§ REQUIRED ACTION
Quote the lines below exactly, from the one that holds "un médico. |" through the final line of the records, and only those.

------------------------------------------------

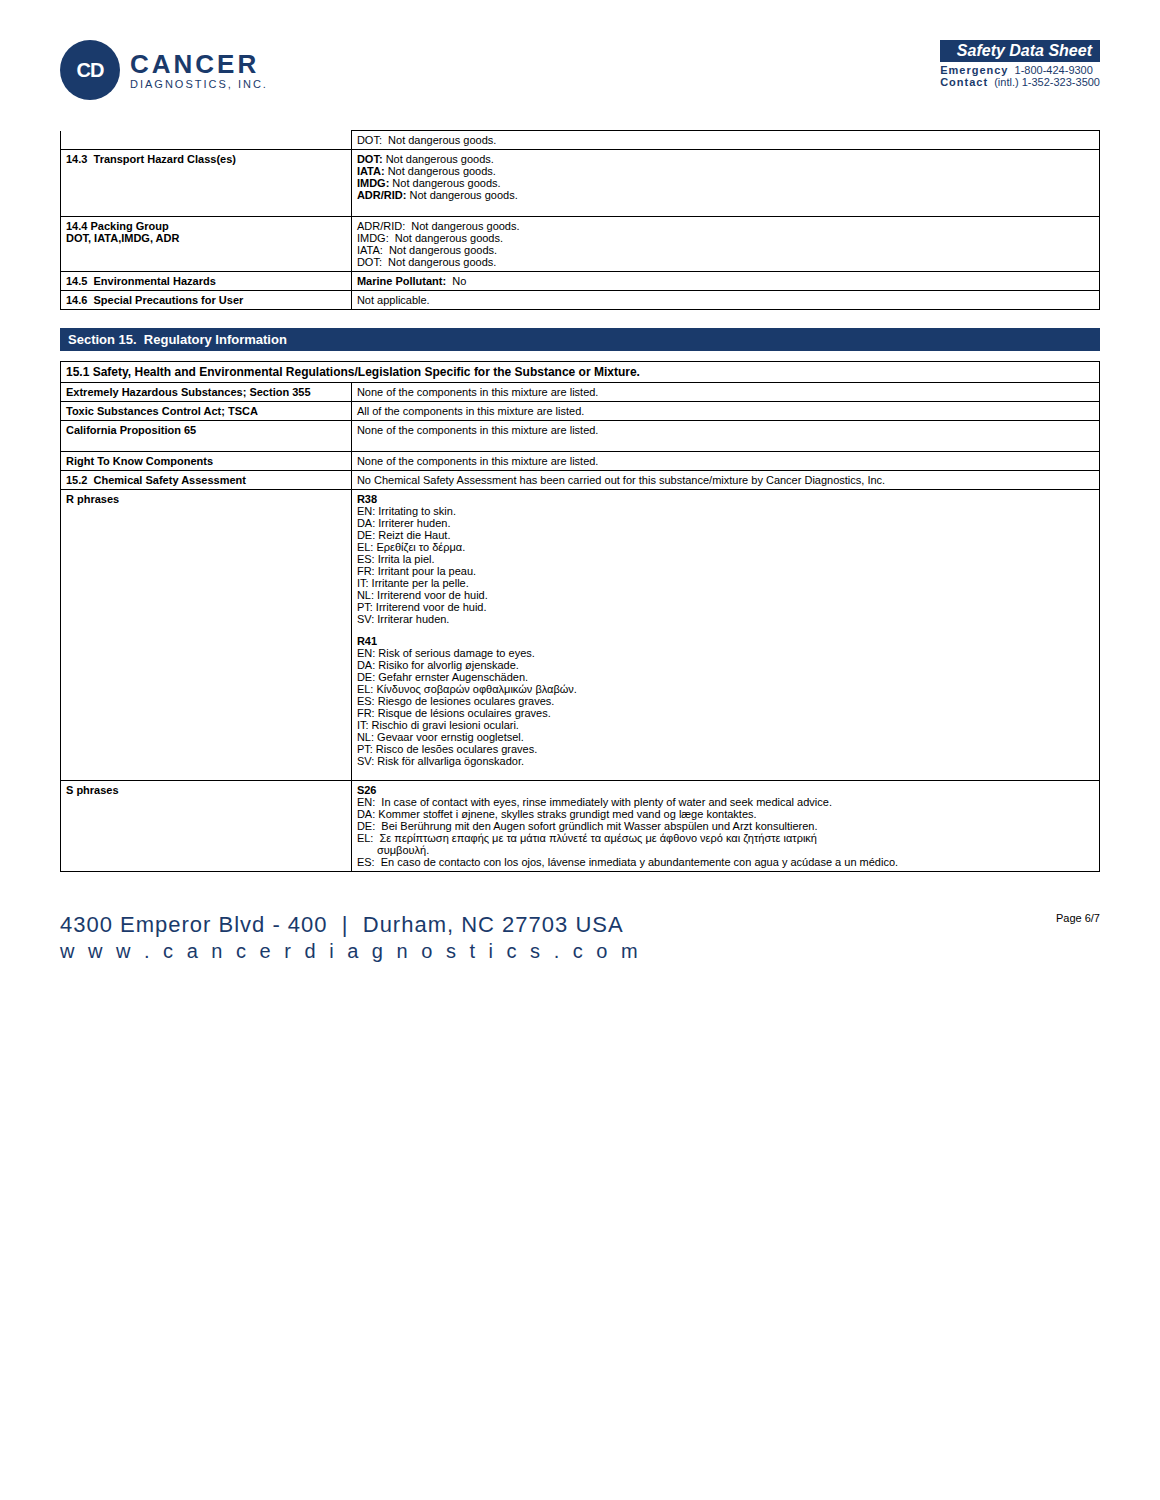CD
CANCER
DIAGNOSTICS, INC.
Safety Data Sheet
Emergency 1-800-424-9300
Contact (intl.) 1-352-323-3500
| | DOT: Not dangerous goods. |
| 14.3 Transport Hazard Class(es) | DOT: Not dangerous goods. IATA: Not dangerous goods. IMDG: Not dangerous goods. ADR/RID: Not dangerous goods. |
| 14.4 Packing Group DOT, IATA,IMDG, ADR | ADR/RID: Not dangerous goods. IMDG: Not dangerous goods. IATA: Not dangerous goods. DOT: Not dangerous goods. |
| 14.5 Environmental Hazards | Marine Pollutant: No |
| 14.6 Special Precautions for User | Not applicable. |
Section 15. Regulatory Information
| 15.1 Safety, Health and Environmental Regulations/Legislation Specific for the Substance or Mixture. |
| Extremely Hazardous Substances; Section 355 | None of the components in this mixture are listed. |
| Toxic Substances Control Act; TSCA | All of the components in this mixture are listed. |
| California Proposition 65 | None of the components in this mixture are listed. |
| Right To Know Components | None of the components in this mixture are listed. |
| 15.2 Chemical Safety Assessment | No Chemical Safety Assessment has been carried out for this substance/mixture by Cancer Diagnostics, Inc. |
| R phrases | R38 EN: Irritating to skin. DA: Irriterer huden. DE: Reizt die Haut. EL: Ερεθίζει το δέρμα. ES: Irrita la piel. FR: Irritant pour la peau. IT: Irritante per la pelle. NL: Irriterend voor de huid. PT: Irriterend voor de huid. SV: Irriterar huden. R41 EN: Risk of serious damage to eyes. DA: Risiko for alvorlig øjenskade. DE: Gefahr ernster Augenschäden. EL: Κίνδυνος σοβαρών οφθαλμικών βλαβών. ES: Riesgo de lesiones oculares graves. FR: Risque de lésions oculaires graves. IT: Rischio di gravi lesioni oculari. NL: Gevaar voor ernstig oogletsel. PT: Risco de lesões oculares graves. SV: Risk för allvarliga ögonskador. |
| S phrases | S26 EN: In case of contact with eyes, rinse immediately with plenty of water and seek medical advice. DA: Kommer stoffet i øjnene, skylles straks grundigt med vand og læge kontaktes. DE: Bei Berührung mit den Augen sofort gründlich mit Wasser abspülen und Arzt konsultieren. EL: Σε περίπτωση επαφής με τα μάτια πλύνετέ τα αμέσως με άφθονο νερό και ζητήστε ιατρική συμβουλή. ES: En caso de contacto con los ojos, lávense inmediata y abundantemente con agua y acúdase a un médico. |
Page 6/7
4300 Emperor Blvd - 400 | Durham, NC 27703 USA
w w w . c a n c e r d i a g n o s t i c s . c o m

------------------------------------------------

§ ANSWER SECTION
| S phrases | S26 EN: In case of contact with eyes, rinse immediately with plenty of water and seek medical advice. DA: Kommer stoffet i øjnene, skylles straks grundigt med vand og læge kontaktes. DE: Bei Berührung mit den Augen sofort gründlich mit Wasser abspülen und Arzt konsultieren. EL: Σε περίπτωση επαφής με τα μάτια πλύνετέ τα αμέσως με άφθονο νερό και ζητήστε ιατρική συμβουλή. ES: En caso de contacto con los ojos, lávense inmediata y abundantemente con agua y acúdase a un médico. |
Page 6/7
4300 Emperor Blvd - 400 | Durham, NC 27703 USA
w w w . c a n c e r d i a g n o s t i c s . c o m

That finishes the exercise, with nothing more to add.